Stewart: Yes, I assume it is up to Brett to decide. I do not know. The important thing from my
perspective and certainly from our employees and probably from our customers perspective is, I am and will remain the CEO of Slack.
Emily: Will you become one of Salesforces presidents?
Stewart: I believe so.
Emily: All right, so
look, Slack is a beloved product. You and I have had many conversations since everybody started working from home, but, that said, since the director listing the stock has languished compared to other quote unquote work-at-home stocks. I know that you are trained to tell me that you do not think about that, but Im curious how much that weighed on you and if that played into this deal?
Stewart: No, so of course I do. I notice. But I do not think it played into the deal at all. I think one thing that mightve gotten lost, because
we announced our earnings, Salesforce announced their earnings and we announced the deal at the same time, so there is a lot of information, is that we just came out of an incredible quarter. We grew net new paid customers by 140%, 12,000 new
customers this quarter, and thats the heart of the business, that leads to future billings, which leads to revenue, so we are pleased with the growth. You know part of that is an increase in awareness, or the utility of the product I guess, as
a digital HQ in a world where physical HQs are less well used, thats coming from the pandemic and then working from home. But a lot of this is also improvements to our new user experience, getting better at helping people understand Slack and
helping them get started. But the big source of that is Slack Connect, so that is the ability for two Slack-using organizations to communicate across organizational boundaries. The last four quarters of growth there 140%, 160%, 200%, 240%, so
as it is scaling up to now over a half-million connected endpoints, the growth is increasing. And the last thing I will say about that is it that it is an incredible opportunity to work on the next generation of CRM applications, when you can work
across organizational boundaries.
Emily: Now, what do you make of the narrative that this deal was done because of increasing competition and
increasing threat from Microsoft? That they were starting to beat you in customers and that perhaps the smartest way forward was a tie up with another giant?
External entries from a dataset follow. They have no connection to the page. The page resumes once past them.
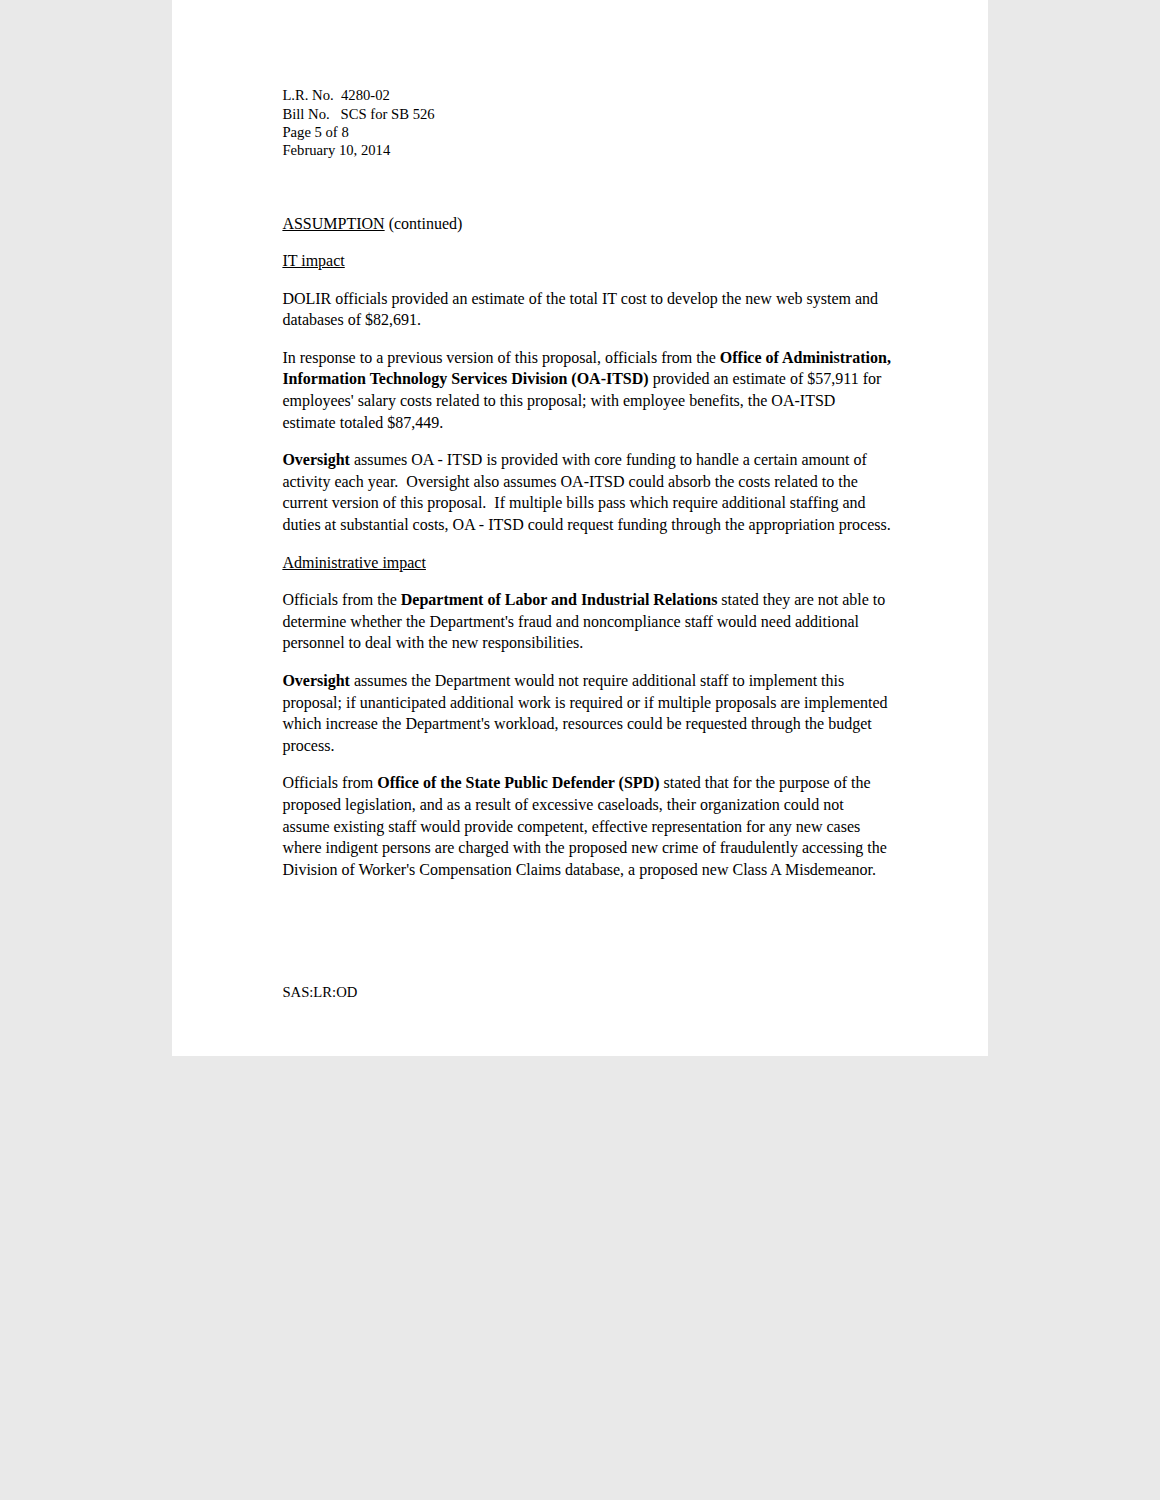L.R. No. 4280-02
Bill No. SCS for SB 526
Page 5 of 8
February 10, 2014
ASSUMPTION (continued)
IT impact
DOLIR officials provided an estimate of the total IT cost to develop the new web system and databases of $82,691.
In response to a previous version of this proposal, officials from the Office of Administration, Information Technology Services Division (OA-ITSD) provided an estimate of $57,911 for employees' salary costs related to this proposal; with employee benefits, the OA-ITSD estimate totaled $87,449.
Oversight assumes OA - ITSD is provided with core funding to handle a certain amount of activity each year. Oversight also assumes OA-ITSD could absorb the costs related to the current version of this proposal. If multiple bills pass which require additional staffing and duties at substantial costs, OA - ITSD could request funding through the appropriation process.
Administrative impact
Officials from the Department of Labor and Industrial Relations stated they are not able to determine whether the Department's fraud and noncompliance staff would need additional personnel to deal with the new responsibilities.
Oversight assumes the Department would not require additional staff to implement this proposal; if unanticipated additional work is required or if multiple proposals are implemented which increase the Department's workload, resources could be requested through the budget process.
Officials from Office of the State Public Defender (SPD) stated that for the purpose of the proposed legislation, and as a result of excessive caseloads, their organization could not assume existing staff would provide competent, effective representation for any new cases where indigent persons are charged with the proposed new crime of fraudulently accessing the Division of Worker's Compensation Claims database, a proposed new Class A Misdemeanor.
SAS:LR:OD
Stewart: I think that narrative will be eventually dispelled. Personally, I am sick of talking about Microsoft so Im going to take it from a
slightly different angle here. But just looking at the U.S. and to be clear, we have a very strong business worldwide, Japans our number two market and growing very quickly, U.K. and Europe all very strong but just looking at the
U.S., biggest telco wall-to-wall Slack, largest media company wall-to-wall Slack. And I
have to look at my notes because theres so many here. The largest issuer of credit cards wall-to-wall, the biggest in consumer electronics wall-to-wall Slack, the leading retailer wall-to-wall Slack, number one in apparel wall-to-wall Slack, and if you zoom out from that it is two-thirds of the Fortune 100, its three out of the five biggest companies in the U.S. by revenue. Our customer
is the operator of the nations largest integrated health care system, four of the six biggest telcos, I mean I could go just go on this list forever. Ive given up on trying to point people to the empirical facts here, because there is an
article of faith about the competition that Im unable to overcome.
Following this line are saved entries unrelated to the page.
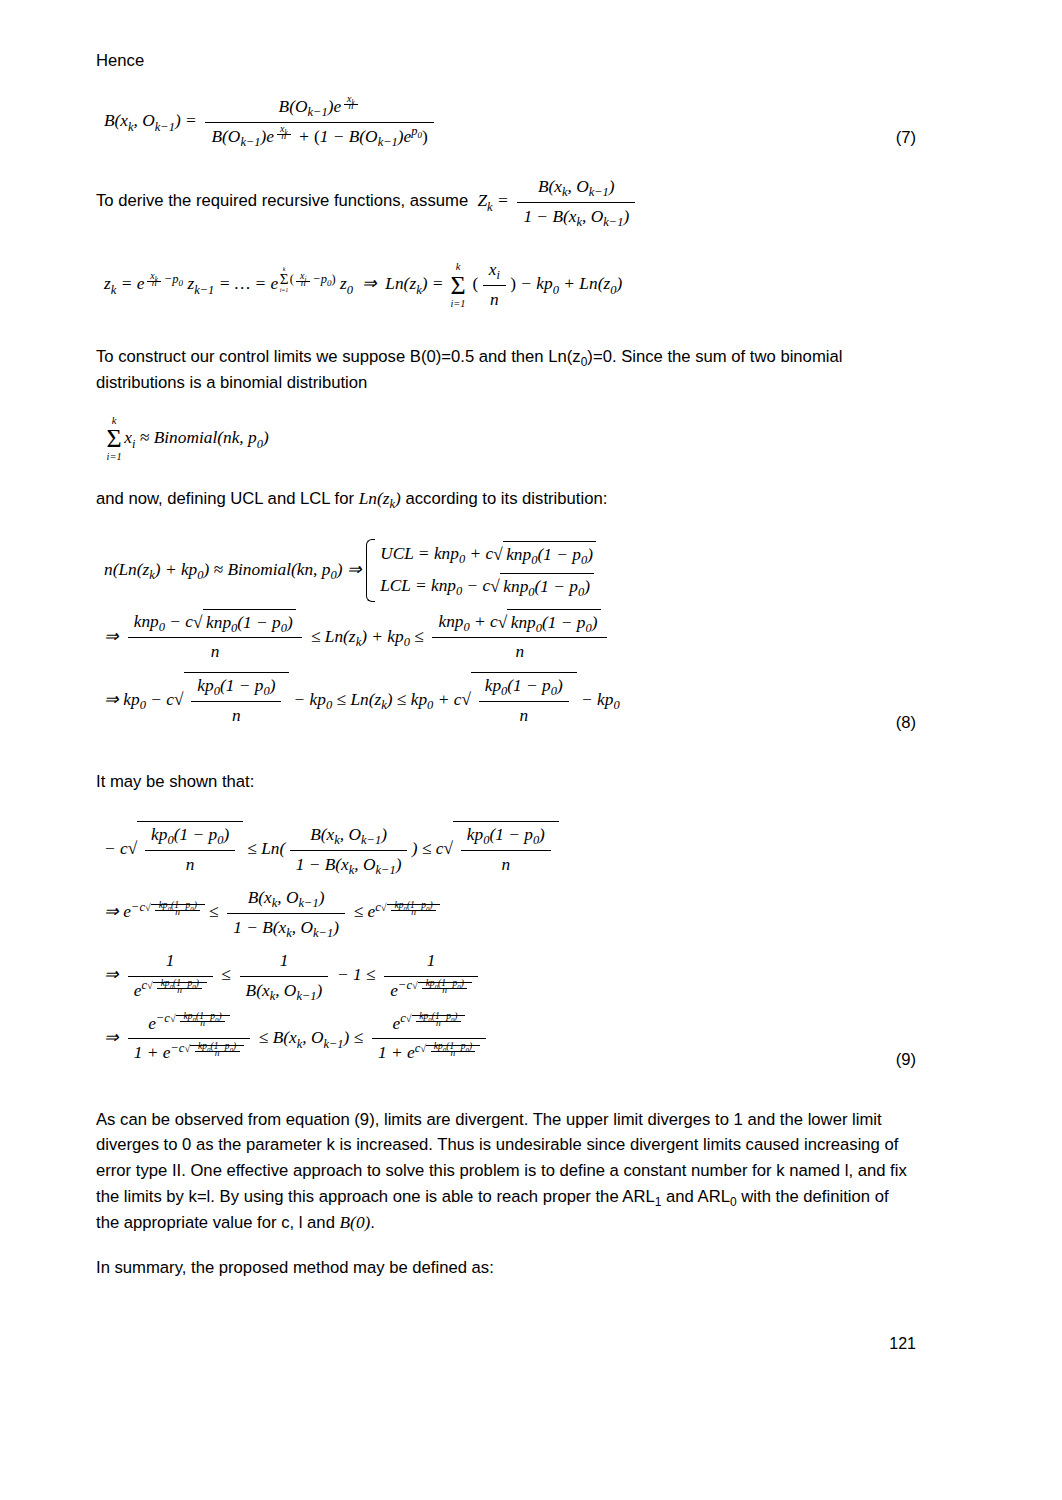Hence
B(xk, Ok−1) = B(Ok−1)exk n B(Ok−1)exk n + (1 − B(Ok−1)ep0) (7)
To derive the required recursive functions, assume Zk = B(xk, Ok−1) 1 − B(xk, Ok−1)
zk = exk n−p0 zk−1 = … = ekΣi=1(xi n−p0) z0 ⇒ Ln(zk) = kΣi=1 (xi n) − kp0 + Ln(z0)
To construct our control limits we suppose B(0)=0.5 and then Ln(z0)=0. Since the sum of two binomial distributions is a binomial distribution
kΣi=1xi ≈ Binomial(nk, p0)
and now, defining UCL and LCL for Ln(zk) according to its distribution:
n(Ln(zk) + kp0) ≈ Binomial(kn, p0) ⇒
UCL = knp0 + c√knp0(1 − p0)
LCL = knp0 − c√knp0(1 − p0)
⇒ knp0 − c√knp0(1 − p0) n ≤ Ln(zk) + kp0 ≤ knp0 + c√knp0(1 − p0) n
⇒ kp0 − c√kp0(1 − p0) n − kp0 ≤ Ln(zk) ≤ kp0 + c√kp0(1 − p0) n − kp0
(8)
It may be shown that:
− c√kp0(1 − p0) n ≤ Ln(B(xk, Ok−1) 1 − B(xk, Ok−1)) ≤ c√kp0(1 − p0) n
⇒ e−c√kp0(1−p0) n ≤ B(xk, Ok−1) 1 − B(xk, Ok−1) ≤ ec√kp0(1−p0) n
⇒ 1 ec√kp0(1−p0) n ≤ 1 B(xk, Ok−1) − 1 ≤ 1 e−c√kp0(1−p0) n
⇒ e−c√kp0(1−p0) n 1 + e−c√kp0(1−p0) n ≤ B(xk, Ok−1) ≤ ec√kp0(1−p0) n 1 + ec√kp0(1−p0) n
(9)
As can be observed from equation (9), limits are divergent. The upper limit diverges to 1 and the lower limit diverges to 0 as the parameter k is increased. Thus is undesirable since divergent limits caused increasing of error type II. One effective approach to solve this problem is to define a constant number for k named l, and fix the limits by k=l. By using this approach one is able to reach proper the ARL1 and ARL0 with the definition of the appropriate value for c, l and B(0).
In summary, the proposed method may be defined as:
121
Emily: So lets take a different tact given that you have fairly
recently built a company from the ground up. You know Marc Benioff started his company 20 years ago, he has done a lot deals thats helped the company keep growing, so what is your advice to salesforce, Benioff and Bret going to be to keep
innovating and stay nimble?
Stewart: Its a great question. Whats interesting is the answer for us, for Slack, for salesforce, for the
combined entity, is the same as for customers. I think it is really leveraging technology to take advantage of our newfound ability to do end-to-end digital transformation. Let me give you one concrete example. Very often our account executives ask
for help from executives, including people like me or you know other executives at the company, with a customer. They want me to send an email, introduce myself, ask if we could have a meeting. And in one world, the account executive goes and asks
their manager, like hey can you get Stewart to please send an email and they go to their director, then they go to an executive, and they happen to know my executive assistant and they ask, and it gets to me and I say, tell me about the
customer, give me some background. Instead, we built a really simple workflow. The account executive puts all the information in it and it gets sent to a Slack channel where everyone can approve it. Giving that kind of structure not only saves
people seconds and minutes here in there, it creates a lot clarity. And the result is we send a lot more of those emails and get a lot more deals.